- Full disclosure: I am not currently associated with neuralink and purely worked on this project purely out of excitement about neuralinks engineering efforts, and their mission to better connect humans and computers through brain computer interfaces.
- Reinforcement learning definitely was not the ideal sollution to part 1 of this problem. I just wanted an excuse to mess around with RL and hopefully learn a thing or two 😄
I am trying to train a learner to select image reigons that maximize the distance from areas of an image containing blood vessels. The process is meant to emulate the requirements that a robot performing neurosurgery might have to conform to when inserting electrodes into the brain.
This project started because Neuralink possess a robot capable of lacing a brain with "threads" containing electrodes. It appears that the surgery process requries neurosurgeon supervision to select lacing sites that "dodge" blood vessels.
Before I got fancy with any DQN or my new research interest HER(Heindsight Experience Replay), I decided to start with the most basic reinforcement learning algorithm. By performing color segementation of the video clip from the Neuralink presentation I produced a binary color mask which "sort of" reveals blood vessels 😅. This is just a bodged together sollution until I can train a model to perform semantic segmentation of blood vessels (part 2)
After creating these binary masks, I further cropped them down to small squares so that I could run my Q Learning experiments efficiently.

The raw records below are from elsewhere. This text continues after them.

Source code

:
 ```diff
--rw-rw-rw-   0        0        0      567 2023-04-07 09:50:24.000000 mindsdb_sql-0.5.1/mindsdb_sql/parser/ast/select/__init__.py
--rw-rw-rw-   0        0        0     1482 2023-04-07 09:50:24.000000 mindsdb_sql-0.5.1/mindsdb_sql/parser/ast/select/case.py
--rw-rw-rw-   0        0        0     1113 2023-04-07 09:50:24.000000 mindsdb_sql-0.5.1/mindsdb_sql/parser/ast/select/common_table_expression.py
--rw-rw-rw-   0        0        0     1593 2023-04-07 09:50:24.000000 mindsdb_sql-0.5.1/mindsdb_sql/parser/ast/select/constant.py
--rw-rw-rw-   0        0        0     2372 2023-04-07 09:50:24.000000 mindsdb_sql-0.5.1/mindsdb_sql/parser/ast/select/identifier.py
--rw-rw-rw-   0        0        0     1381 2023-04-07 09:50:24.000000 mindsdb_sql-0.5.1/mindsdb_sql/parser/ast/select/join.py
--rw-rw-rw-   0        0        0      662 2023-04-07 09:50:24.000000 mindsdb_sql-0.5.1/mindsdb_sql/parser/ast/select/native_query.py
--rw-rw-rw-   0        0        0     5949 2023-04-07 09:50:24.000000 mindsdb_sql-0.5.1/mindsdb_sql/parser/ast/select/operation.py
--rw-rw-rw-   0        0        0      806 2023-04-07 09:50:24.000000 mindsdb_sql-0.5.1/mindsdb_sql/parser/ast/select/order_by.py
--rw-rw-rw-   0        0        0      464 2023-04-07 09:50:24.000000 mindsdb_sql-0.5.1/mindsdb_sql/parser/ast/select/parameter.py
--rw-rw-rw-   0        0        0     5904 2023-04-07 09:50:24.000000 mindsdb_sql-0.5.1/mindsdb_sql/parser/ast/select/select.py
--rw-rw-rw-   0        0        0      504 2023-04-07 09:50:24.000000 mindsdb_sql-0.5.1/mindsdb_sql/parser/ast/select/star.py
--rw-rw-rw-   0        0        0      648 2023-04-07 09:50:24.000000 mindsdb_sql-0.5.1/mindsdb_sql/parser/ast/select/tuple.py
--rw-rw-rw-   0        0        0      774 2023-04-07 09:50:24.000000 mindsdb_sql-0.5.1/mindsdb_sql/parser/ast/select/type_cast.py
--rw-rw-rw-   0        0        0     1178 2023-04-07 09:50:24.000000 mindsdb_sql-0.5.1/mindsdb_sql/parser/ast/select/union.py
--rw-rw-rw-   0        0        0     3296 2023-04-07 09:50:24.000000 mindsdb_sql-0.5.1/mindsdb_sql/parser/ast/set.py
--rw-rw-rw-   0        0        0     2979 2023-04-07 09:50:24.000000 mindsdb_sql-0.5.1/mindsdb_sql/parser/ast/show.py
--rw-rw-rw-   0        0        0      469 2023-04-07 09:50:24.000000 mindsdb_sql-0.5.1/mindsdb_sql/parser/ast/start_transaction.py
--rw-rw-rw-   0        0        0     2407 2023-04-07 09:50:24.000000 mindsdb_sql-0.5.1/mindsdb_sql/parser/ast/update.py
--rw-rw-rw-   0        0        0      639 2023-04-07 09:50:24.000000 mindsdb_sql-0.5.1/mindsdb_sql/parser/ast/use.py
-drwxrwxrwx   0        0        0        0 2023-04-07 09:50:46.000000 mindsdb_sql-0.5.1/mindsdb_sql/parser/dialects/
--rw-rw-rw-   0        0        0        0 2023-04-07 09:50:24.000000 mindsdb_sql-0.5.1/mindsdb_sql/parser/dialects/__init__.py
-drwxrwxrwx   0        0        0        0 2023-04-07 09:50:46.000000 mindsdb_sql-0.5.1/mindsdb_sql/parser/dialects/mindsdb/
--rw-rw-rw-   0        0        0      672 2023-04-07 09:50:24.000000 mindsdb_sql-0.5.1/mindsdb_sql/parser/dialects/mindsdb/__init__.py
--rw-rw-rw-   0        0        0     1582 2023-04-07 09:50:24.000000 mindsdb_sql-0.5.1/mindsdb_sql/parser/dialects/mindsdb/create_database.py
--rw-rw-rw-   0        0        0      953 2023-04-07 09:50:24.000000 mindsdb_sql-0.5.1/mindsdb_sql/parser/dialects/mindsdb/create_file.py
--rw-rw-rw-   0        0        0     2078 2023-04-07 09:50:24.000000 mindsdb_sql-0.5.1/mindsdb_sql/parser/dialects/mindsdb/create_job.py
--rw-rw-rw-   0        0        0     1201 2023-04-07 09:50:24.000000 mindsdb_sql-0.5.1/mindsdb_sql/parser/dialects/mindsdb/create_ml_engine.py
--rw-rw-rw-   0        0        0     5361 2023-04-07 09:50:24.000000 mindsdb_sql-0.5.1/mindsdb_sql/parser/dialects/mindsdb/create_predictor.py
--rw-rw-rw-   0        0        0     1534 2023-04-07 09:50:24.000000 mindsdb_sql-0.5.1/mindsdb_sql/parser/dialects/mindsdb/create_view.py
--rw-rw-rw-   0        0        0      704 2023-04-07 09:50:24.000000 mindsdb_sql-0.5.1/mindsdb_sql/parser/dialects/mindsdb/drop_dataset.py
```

Here is a gif of the "learners" early exploration of the environment with the goal of maximizing its distance from blood vessels.
Here is the reward the Q Table yielded over time 25,000 epochs.
This was a great hands on learning experience with Q Learning which helped me cautify the knowledge that had once been entirely theoretical
Part 2 of this project involves training a model to segment blood vessels out of an image. My early experiments with 100 manually labelled images extracted from the Neuralink presentation did not yield sufficent results.
I believe that in order to train a sufficiently capable model, two things will have to hapen.
- Neuralink (or another research insitution) will need to supply with additional images of tissue containing blood vessels similar to the scale captured by the Neuralink robot during surgery
- Labelling images a. Buckle down and manually segmented thousands of images to extract the blood vessels from an image? b. Pay someone else to perform this laborious labelling. Amazon Mechanical Turk?
Either way, I feel the scope and scale of this stage of the project is beyond the resources (time and monetary) that I have available to me.
Right now I am working on creating a model that can automatically segment blood vessels given an input image. Some work has been done in this area using a small dataset of eye vasculature within the DRIVE dataset.
Currently, this involves lots of manuall labelling to produce images like this.
Once the model is satisfactorially performant, I am going to compute 10 points within the image that are maximally distant from the pixles containing blood vessels. These point labels will then train a regression head to predict the coordinates of points within an input image that are maximally far away from blood vessels.
This will be similar to this model which was trained to predict where the center of a persons face was except in our case its predicting which areas maximize distance from vasculature.
This whole project merely serves as a way for me to advance my Deep Learning skills while exploring something I am passionate about. To be honest, I have no idea which formulation of my problem statement will lead to the best system for selecting thread insertion sites.
In this section I can going to explore advanced methods in Reinforcement Learning to see if RL formulations of the problem lead to better results the Q - Learning or Semantic Segmentation with coordinate regression.